И если Афины по-прежнему могли показаться «прекрасными и всеми воспетыми», так это главным образом из-за великолепия архитектуры, перед которой, казалось, было бессильно само время. Впечатление молодого Плутарха от сверкающих в утреннем солнце храмов Акрополя было, наверное, одним из самых сильных в его жизни. Как и в жизни всех тех, кому выпало счастье подниматься к Пропилеям по пологому склону древнего утеса, чья скалистая твердь проглядывает сквозь тонкий слой почвы и непонятно, как держатся в ней коренастые узколистые деревья.

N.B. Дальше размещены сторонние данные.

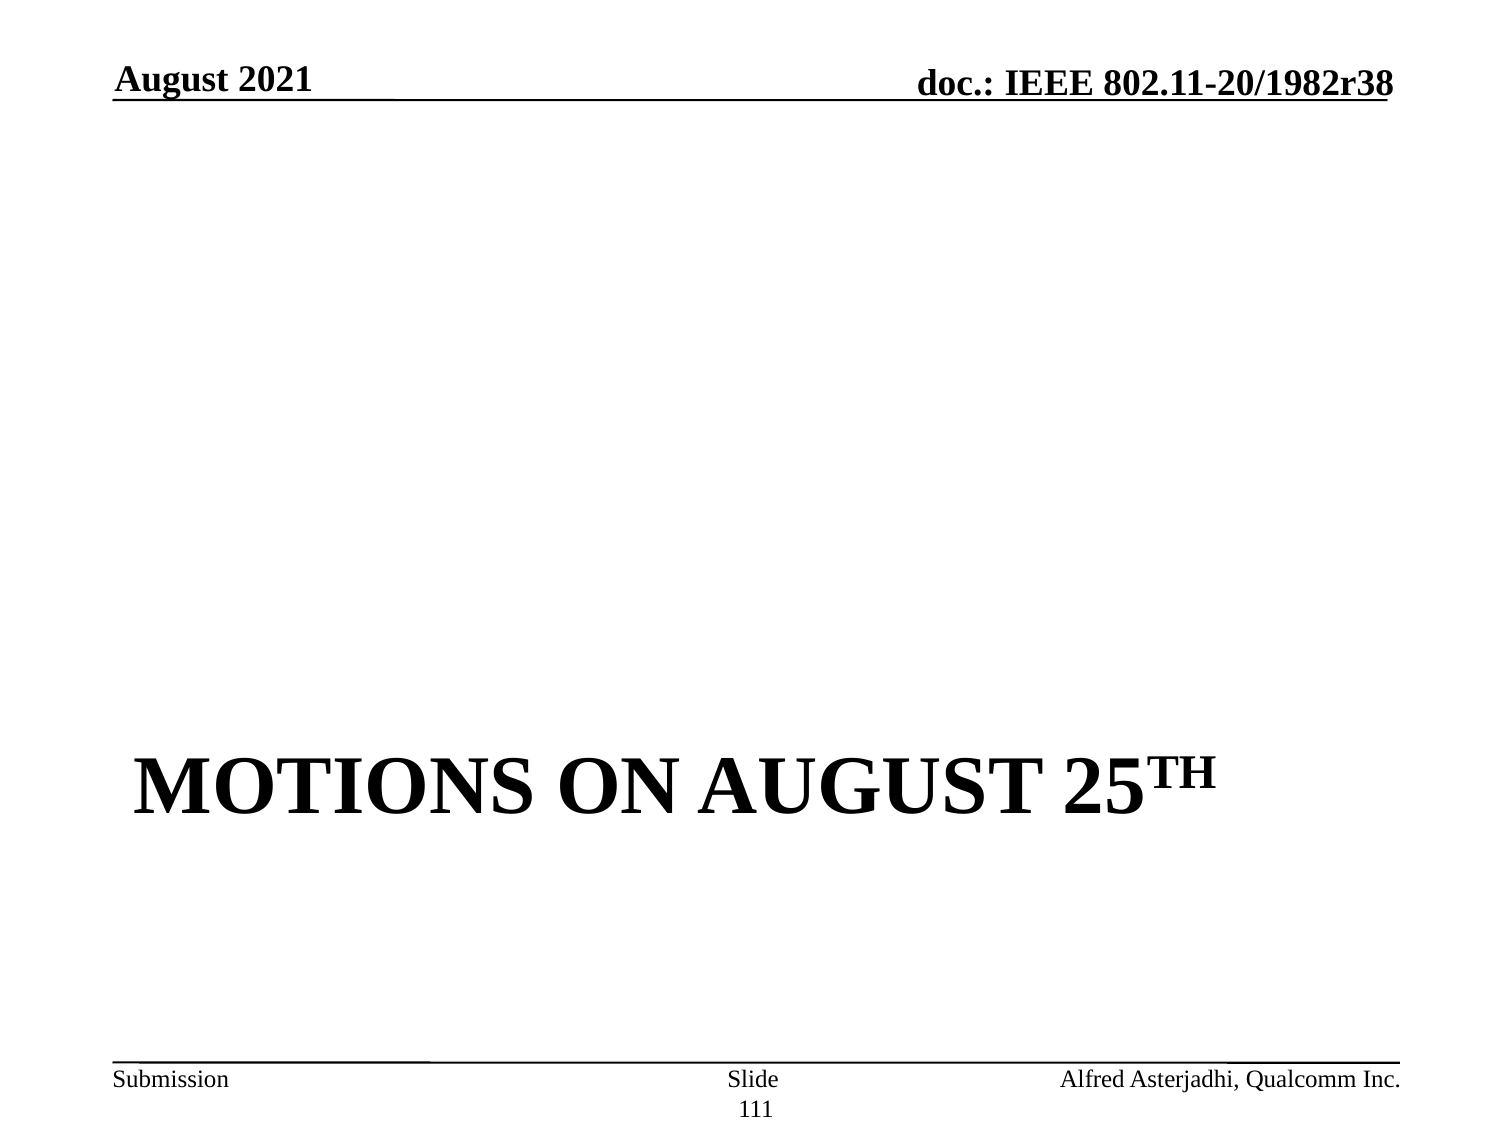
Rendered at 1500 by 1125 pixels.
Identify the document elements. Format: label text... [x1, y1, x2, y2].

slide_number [114, 54, 423, 100]
slide_number Slide 111 [712, 1061, 800, 1123]
title Motions on August 25th [118, 722, 1394, 947]
footer Alfred Asterjadhi, Qualcomm Inc. [878, 1061, 1402, 1093]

Парфенон, казавшийся совсем небольшим и изящным снизу, из города, подавлял вблизи грандиозной своей красотой, и человек чувствовал все свое ничтожество у подножия его мощных ребристых колонн. Сам Плутарх так писал о неповторимом творении Иктина, Калликрата и Фидия, о всех сооружениях Акрополя: «По красоте своей они с самого начала были старинными, а по блестящей сохранности они доныне свежи, как будто недавно окончены. До такой степени они всегда блещут каким-то цветом новизны и сохраняют свой вид не тронутыми рукой времени, как будто эти произведения проникнуты дыханием вечной юности, имеют не стареющую душу». Да так оно и было: в блистательном памятнике «золотого периклова века» навсегда осталась дерзновенная душа греков самой лучшей их поры, ликующее торжество победителей восточного варварства, которым казалось тогда, что их могущество будет вечным.

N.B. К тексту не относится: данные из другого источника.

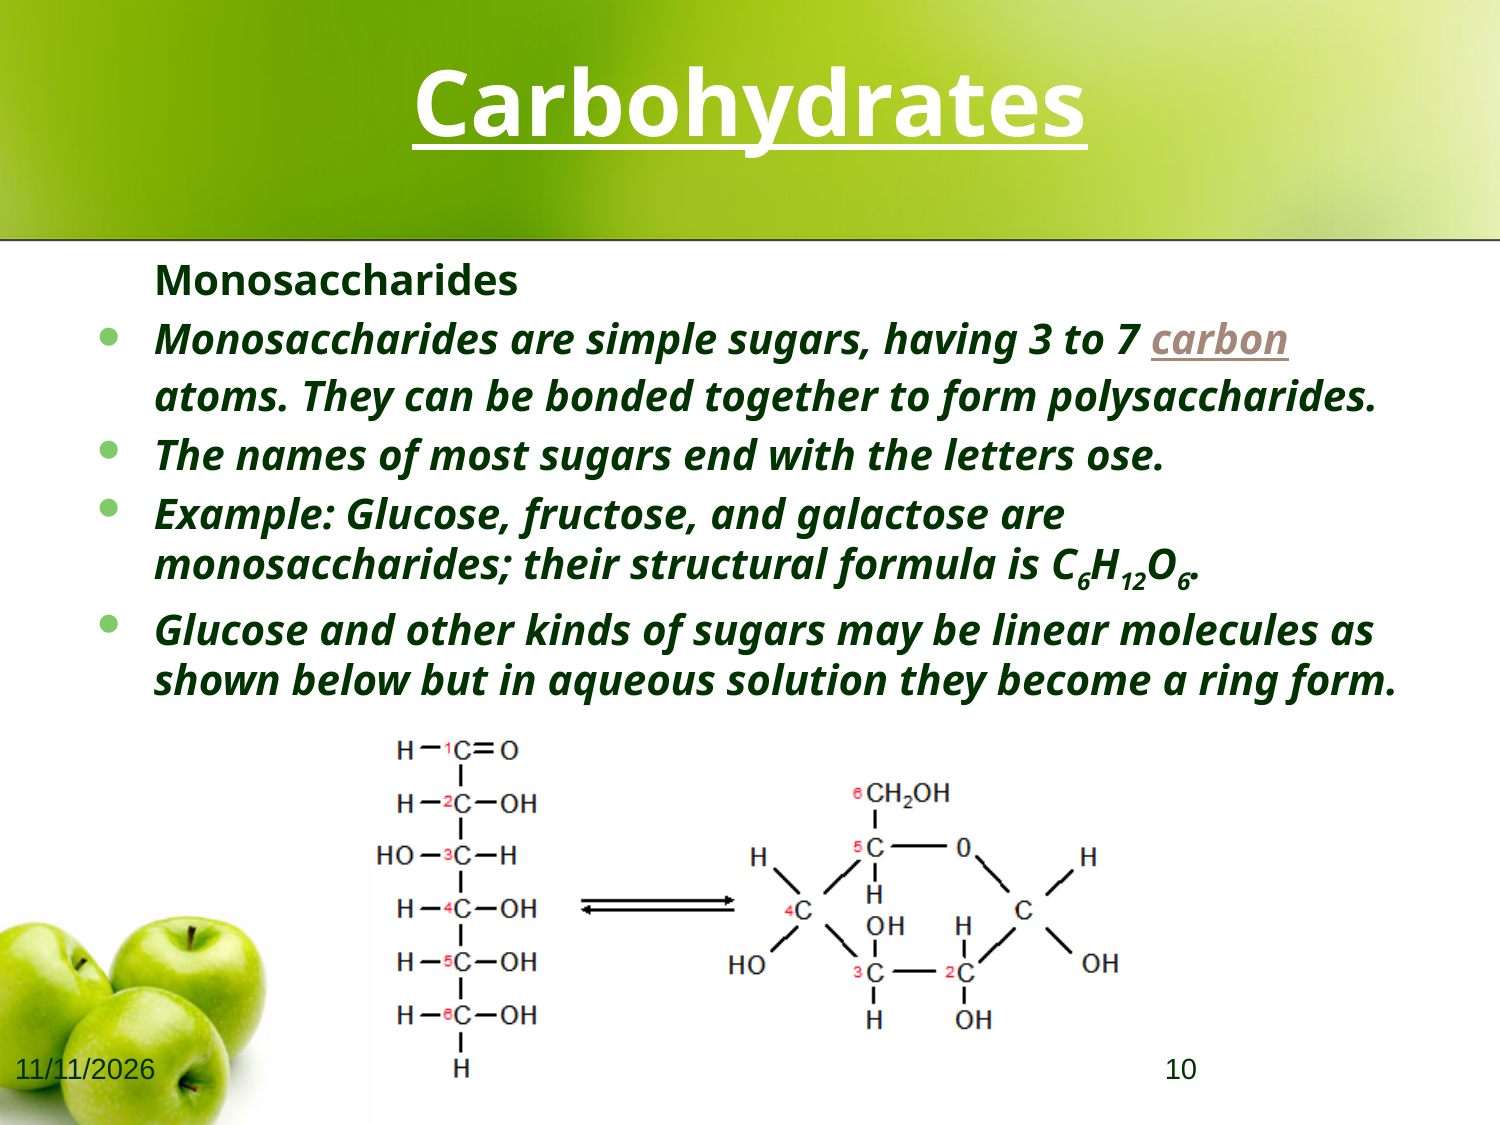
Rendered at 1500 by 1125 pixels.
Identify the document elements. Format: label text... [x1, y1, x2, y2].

list Monosaccharides Monosaccharides are simple sugars, having 3 to 7 carbon atoms. They can be bonded together to form polysaccharides. The names of most sugars end with the letters ose. Example: Glucose, fructose, and galactose are monosaccharides; their structural formula is C6H12O6. Glucose and other kinds of sugars may be linear molecules as shown below but in aqueous solution they become a ring form. [81, 245, 1433, 727]
slide_number 10 [1149, 1042, 1500, 1103]
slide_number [0, 1042, 350, 1103]
title Carbohydrates [62, 24, 1438, 176]
picture [0, 0, 1500, 1125]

За четыре — пять лет, проведенные в Афинах, Плутарх изучил, наверное, каждый уголок, подробнейшим образом осмотрев все, что еще оставалось от славного прошлого, — старинные храмы, общественные здания, некоторые из еще сохранившихся домов выдающихся людей времен демократии, многочисленные стелы, статуи, надгробья. Для него были важны и драгоценны все свидетельства истории афинян, о которых он упоминает в своих сочинениях: и остатки корабля, на котором Тезей привез спасенных от Минотавра юношей и девушек, и бронзовый бюст Фемистокла в Пирее, той гавани, которую он без устали наполнял кораблями в предчувствии вторжения персов. Дом Фокиона, одного из последних афинян патриархального чекана, был столь же непритязателен, как и его хозяин, пытавшийся из последних сил убедить свой народ жить умеренной жизнью, наполненной трудом: дом был «украшен медной обшивкой, а в остальном незатейлив и прост». Плутарх посетил подземное убежище Демосфена, где великий оратор, страстный защитник эллинской свободы, упражнялся, согласно преданию, в красноречии. Был предан согражданами Демосфен, умерщвлен честный Фокион — такие люди не были нужны презревшему традиционные ценности афинскому демосу, впереди у которого уже не было ничего, кроме тусклых веков несвободы и угасания.
Плутарх читал надписи на памятниках в Кенотафе — и один за другим проходили перед ним стратеги, политики, философы и поэты, из размышлений, деяний и подвигов которых слагалось афинское величие.
Постепенно для Плутарха открывалась история свободных Афин, к событиям и героям которой он будет постоянно возвращаться в своих произведениях: от той мифической поры, когда царь Кекроп, возможно, пеласг или даже потомок титанов, заложил здесь в незапамятные времена город, и до того ясного осеннего дня, когда три века назад во время празднования священных Элевсинских мистерий показалось в облаке пыли македонское войско.
Вину за то, что история афинян, да и остальных греков, повернулась так трагически непоправимо, Плутарх возлагал прежде всего на тех стратегов, которые осаждали, бывало, эллинские же города, словно варварские крепости, а также на алчных демагогов, скликавших друг друга на трибуну в народном собрании как «на золотую жатву». Но так же как и для Платона или Аристотеля, для него осталась до конца не ясной глубинная причина печального перерождения: как могло случиться, что все эти клеоны, демады, стратоклы, невежественные и подлые, смогли так окрутить народ, развратить его подачками и лестью, чтобы в конце концов совершенно погубить? И когда свободолюбивый и деятельный афинский демос — моряки, купцы, ремесленники и строители — превратился по большей части в охлос, в праздную, падкую на дармовые угощения толпу, в обывателей, хвастающих друг перед другом кто мальтийской собачонкой, кто ручной галкой в медном шлемике, сидя на мраморных полукруглых скамьях под тенистыми платанами, привезенными когда-то полководцем Кимоном из Персии, тогда и окончилась на веки вечные афинская свобода. И понадобились годы, прежде чем Плутарх пришел к какому-то выводу и стал видеть причины всего этого в старении народа, в его исторической исчерпанности, в независящем от людей безжалостном течении времени.